「イタリアの死者数でさえ信用できないとすると、人口100万人あたりの感染者数のグラフは、わざわざ作成するほどのものではないということですか」と町会長。

「そんなことはありません。感染情報を分析するのに、とても役に立ちます。」

「ヨーロッパやアメリカの医療文化が同じということ以外に、何か分かることがあるのでしょうか」と町会長。

「例えば、3月31日のイギリスの感染者発見率は15.7です。」

「感染者発見率といいますと?」と町会長。

「実を言うと、感染者発見率は、僕が勝手に定義した概念です。感染者発見率の基本的な考え方は、SARS-Cov-2による致死率が一定だという仮定です。」

「SARS-Cov-2による致死率は一定なのですか」と町会長。

「一般的には、違うと考えられていますが、理論を単純化するために、基本的には一定だが、人口の年齢構成や医療文化の違いなどによって、致死率が変化すると仮定しています。」

「なるほど。思い切り頭を捻ったようですね」と町会長。

「グラフを読むのが難しくて、どうしたら考え方をシンプルにできるのか、考えてみました。」

「要するに、実際には違うと言われる致死率だが、原因は同じSARS-Cov-2なので、致死率が違うのには、何か原因がある。条件を全て同じにすれば、致死率も同じになると考えているのですね」と町会長。

「おっしゃる通りです。

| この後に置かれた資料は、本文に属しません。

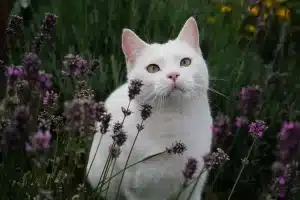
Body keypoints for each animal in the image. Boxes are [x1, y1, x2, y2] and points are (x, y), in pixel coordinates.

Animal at [86, 16, 213, 199]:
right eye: (153, 68)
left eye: (185, 62)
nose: (173, 75)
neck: (173, 120)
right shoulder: (133, 188)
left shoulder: (193, 187)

」

「SARS-Cov-2による致死率が一定だと仮定した場合、感染者発見率は、どうやって計算するのですか」と町会長。

「例えば、3月31日のイギリスの感染者発見率は、イギリスの折れ線グラフを見ると、100万人当たりの感染者数は326.15、死者数は20.74です。死者数で感染者数を割ったのが、感染者発見率で15.7になります。」

「なるほど。致死率が一定と仮定すると、感染者数を死者数で割ると一定の値になるはずだという考え方ですか」と町会長。

「おっしゃる通りです。ですから、感染者発見率が高ければ、厳密に調査している、低ければ、適当に調査していることになります。」

「なるほど。その日のアメリカの感染者発見率は、どのくらいの数字になるのでしょうか」と町会長。

「感染者数が497.34、死者数が9.58なので、感染者発見率は51.9です。」

「それは不思議ですね。診察が無料のイギリスの方が、自費で診察を受ける米国より、感染者発見率が低いのですね」と町会長。

「僕も、これにはびっくりしました。それで、感染調査を徹底的にしているシンガポールの感染者発見率を計算してみると、282.8でした。」